Laat ik eens vertellen hoe het ons in Spanje vergaat. En met ons bedoel ik dus Swiffer en mijzelf, Robbie.
Toen we eind februari aankwamen was het hier koud en nat, maar de afgelopen lente en zomer hebben alles dubbel en dwars goed gemaakt. Heerlijke wandelingen door de bergen en iedere dag heengaan waar ik maar wil, zonder zo’n verstikkende band om mijn hals. Ik heb hier een belangrijke taak en dat is waken. De hele dag ben ik daar behoorlijk druk mee. Gelukkig staat de camper helemaal boven op het aflopende terrein, dus ik heb een mooi overzicht bij alles wat er beneden gebeurt. En als ik wat hoor of zie, dan laat ik dat wel duidelijk weten. Mijn mensje vindt dat niet zo fijn, dat zegt ze elke keer, maar ik zie het als mijn werk om haar en Swiffer te beschermen.

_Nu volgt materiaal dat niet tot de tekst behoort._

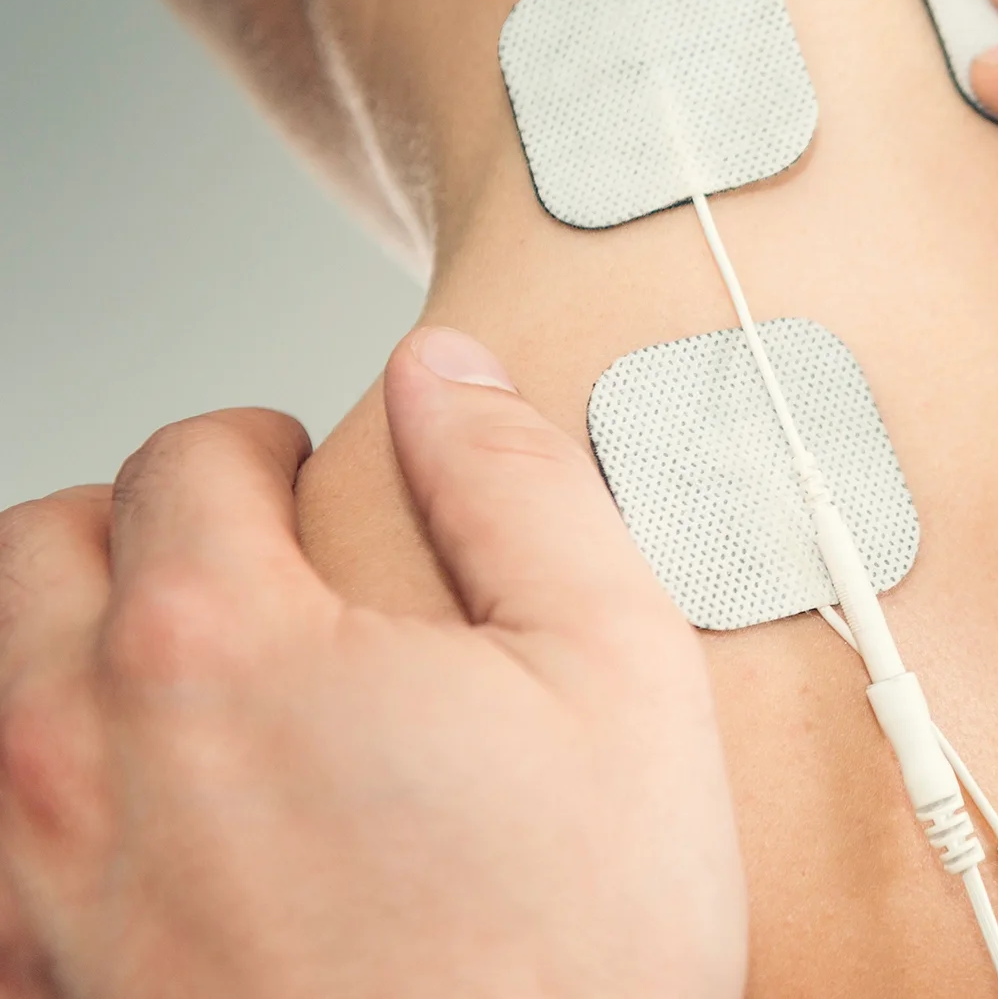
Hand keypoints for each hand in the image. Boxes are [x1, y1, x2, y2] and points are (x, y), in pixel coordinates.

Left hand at [0, 328, 745, 997]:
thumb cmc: (565, 955)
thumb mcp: (620, 673)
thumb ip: (523, 487)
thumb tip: (449, 379)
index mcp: (222, 646)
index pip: (190, 459)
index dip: (268, 443)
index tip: (316, 479)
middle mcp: (84, 757)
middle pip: (41, 554)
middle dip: (138, 521)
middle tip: (239, 556)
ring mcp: (41, 893)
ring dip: (66, 648)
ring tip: (182, 676)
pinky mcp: (50, 994)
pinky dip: (35, 805)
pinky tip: (136, 830)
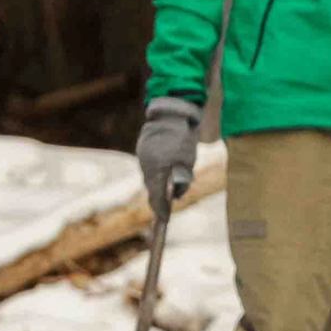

Toen het hier zo heet was dat ademen niet ging zonder hijgen, verlangde ik wel naar een beetje minder hoor. En toen gebeurde er ook nog iets met Swiffer waardoor hij steeds tegen me aan botste. De sukkel. Wat wel grappig is, hij heeft de tandenborstel van ons mensje gestolen en nu doen we haar na als ze dat gekleurde stokje in haar bek heeft. Omdat het nu weer koud wordt als het donker is, legt het mensje een grote deken op ons bed voor we gaan slapen. Ikzelf vind het heerlijk om helemaal onder de deken verstopt te liggen terwijl Swiffer er liever boven blijft maar altijd dicht tegen me aan. Tenzij het echt koud is, vooral vlak voor het opstaan, dan wil hij ook onder de deken. Mag wel van mij. Eigenlijk is het jammer dat we ons eten nog steeds in een bak op de grond krijgen. Nu we iedere dag onze ogen wassen, onze tanden poetsen en ingestopt worden (helaas geen verhaaltje), is het toch maar een kleine stap om aan tafel mee te eten?